Nei primi anni settanta, quando io ero bambino, Reggio era sostanzialmente un paesone e la squadra locale, la Reggiana, aveva sempre navigato tra serie B e serie C, senza aver mai partecipato ad un campionato di A (ci arriverà nei primi anni 90 per un totale di tre stagioni).
Per tradizione, come nella maggior parte delle città della provincia italiana, tutti i reggiani che seguivano il calcio avevano nel cuore due squadre, la Reggiana e una squadra di serie A che quasi immancabilmente era una delle tre grandi (Milan, Inter o Juve).

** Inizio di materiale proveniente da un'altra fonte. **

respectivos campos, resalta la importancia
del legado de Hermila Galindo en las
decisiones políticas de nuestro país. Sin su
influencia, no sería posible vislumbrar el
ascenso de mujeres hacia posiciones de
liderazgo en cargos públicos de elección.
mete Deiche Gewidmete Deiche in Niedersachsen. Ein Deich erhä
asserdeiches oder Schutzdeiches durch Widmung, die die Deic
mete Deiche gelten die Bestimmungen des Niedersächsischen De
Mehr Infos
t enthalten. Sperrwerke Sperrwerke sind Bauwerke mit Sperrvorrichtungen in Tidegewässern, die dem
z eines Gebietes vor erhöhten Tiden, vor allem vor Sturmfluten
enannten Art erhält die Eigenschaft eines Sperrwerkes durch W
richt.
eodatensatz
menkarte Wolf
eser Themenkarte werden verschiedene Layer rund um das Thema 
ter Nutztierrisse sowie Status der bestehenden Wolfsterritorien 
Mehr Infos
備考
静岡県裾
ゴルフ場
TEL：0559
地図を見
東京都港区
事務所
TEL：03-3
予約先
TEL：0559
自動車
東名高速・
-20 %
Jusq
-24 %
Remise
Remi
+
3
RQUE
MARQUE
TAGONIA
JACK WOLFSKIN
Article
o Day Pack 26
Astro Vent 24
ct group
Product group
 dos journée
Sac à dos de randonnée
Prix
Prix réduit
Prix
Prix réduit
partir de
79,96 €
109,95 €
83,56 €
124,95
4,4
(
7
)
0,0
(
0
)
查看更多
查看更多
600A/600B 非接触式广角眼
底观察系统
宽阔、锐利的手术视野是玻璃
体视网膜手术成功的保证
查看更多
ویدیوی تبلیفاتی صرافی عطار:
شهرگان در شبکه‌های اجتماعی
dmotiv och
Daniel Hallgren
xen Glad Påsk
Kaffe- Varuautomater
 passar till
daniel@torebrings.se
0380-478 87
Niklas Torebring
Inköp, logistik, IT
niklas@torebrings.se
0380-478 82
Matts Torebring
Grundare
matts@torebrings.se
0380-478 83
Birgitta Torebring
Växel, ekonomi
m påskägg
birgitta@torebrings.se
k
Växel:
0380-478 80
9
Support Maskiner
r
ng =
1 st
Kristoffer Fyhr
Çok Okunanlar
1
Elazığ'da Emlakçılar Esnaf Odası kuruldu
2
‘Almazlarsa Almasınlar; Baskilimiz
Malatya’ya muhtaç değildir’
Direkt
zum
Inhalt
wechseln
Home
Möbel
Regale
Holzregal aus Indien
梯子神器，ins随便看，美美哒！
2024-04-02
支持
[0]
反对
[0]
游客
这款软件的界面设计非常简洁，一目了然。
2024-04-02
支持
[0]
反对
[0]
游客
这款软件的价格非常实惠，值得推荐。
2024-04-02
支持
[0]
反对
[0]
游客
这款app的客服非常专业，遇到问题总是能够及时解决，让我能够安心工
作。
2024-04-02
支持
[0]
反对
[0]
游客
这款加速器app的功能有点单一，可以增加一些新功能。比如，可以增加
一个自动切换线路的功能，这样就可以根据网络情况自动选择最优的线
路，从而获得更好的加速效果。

Fino agli 8 anni circa non mi ero mai interessato al calcio, nonostante in famiglia ci fossero calciofili convinti.
La mia situazione famigliare era un pò particolare.
Mio padre, vedovo e già con un figlio grande, aveva sposato in seconde nozze mia madre, molto più giovane di lui, ed era morto quando io avevo solo 5 anni.
Papà era uno "sportivo", nel senso che seguiva volentieri il calcio, andava a vedere la Reggiana, ma non tifava per nessuna squadra di serie A, limitandosi ad apprezzare quelle squadre che "giocavano bene".
Mio fratello, più vecchio di me di 20 anni, è sempre stato un accanito tifoso juventino.
Quando cominciai ad interessarmi al calcio, argomento che appassionava molto i compagni di scuola, fu principalmente tramite le figurine Panini (erano ancora gli ultimi album con le figurine non adesive, da incollare con la Coccoina).
Ben presto cominciarono a farmi la fatidica domanda "che squadra tieni?".
Nei primi tempi mi limitavo a rispondere "nessuna", ma intanto avevo cominciato a guardare qualche partita in tv e la Domenica mio fratello aveva iniziato a portarmi con sè alla partita della Reggiana.
La scelta ovvia sarebbe stata la Juve, vista la passione di mio fratello, al quale ero molto legato, per quei colori.
Ma le maglie che mi avevano ipnotizzato dall'album della Panini avevano strisce rossonere e il giocatore che mi aveva stregato alla tv si chiamava Gianni Rivera.